Friday, September 07, 2007

Switzerland -- one of our most magical places: Giessbach

Evening on Lake Brienz (June 04, yes, it's been a while)
same evening, but later...

I'm half listening to a lovely radio programme about the Brienzer See and the beautifully restored Hotel Giessbach, which was a ruin when I was a child staying at Iseltwald, with my parents or with my mom's parents. We occasionally walked up there, enjoying a picknick on the terrace of the derelict house. It was a spooky place back then, and doors were padlocked, or I'm sure we'd have gone inside to explore.

I'm not always happy with Franz Weber and his campaigning style but he did a really great job when he called on the support of the Swiss population to help save that fabulous old hotel.

If you don't know it, here's their website:
http://www.giessbach.ch/en/the_grandhotel/about.php

The mountains above the hotel, even above Axalp, on a rosy June evening back in 2004.

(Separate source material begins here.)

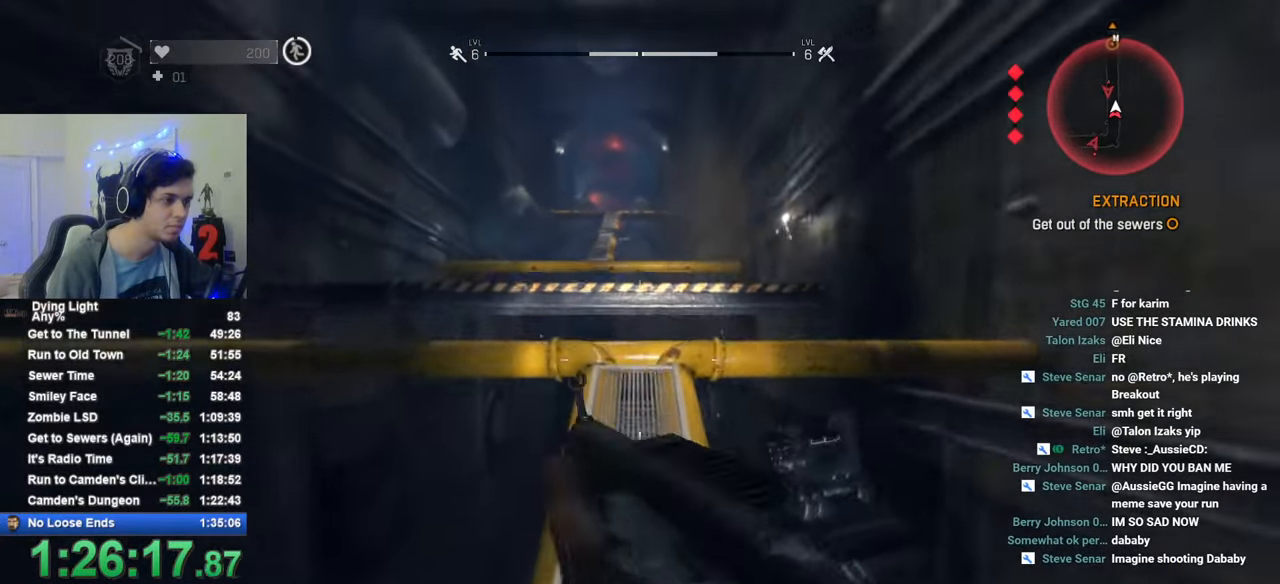
{"keys": ["shift", "space", "w"], "mouse": [], "mouse_move": "still", "events": [[300, "space", "down"]]}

Perhaps next summer, if you visit, you'll take the train to Thun, then change to the historic steamer up the lake to Interlaken, change again to the train, and to the even older steamer up to Giessbach. At the Giessbach landing, one of Switzerland's oldest cable-cars/cog-wheel trains will take you up to the hotel. It's a lovely one-day outing, with beautiful meals to be enjoyed on the terrace or in the veranda, with a view of the spectacular waterfalls or across the lake -- it's still one of the most beautiful places on earth, I think, and the food is pretty good.

This is a view of the waterfalls at Giessbach, June 04.

One of my favourite aspects about Giessbach is the steep walk up to the place where you can pass behind the thundering waterfall -- magical! The dark horizontal bar across the lowest part of the falls is a footbridge -- when this much water comes down, people tend to enjoy a refreshing walk through the spray -- delicious!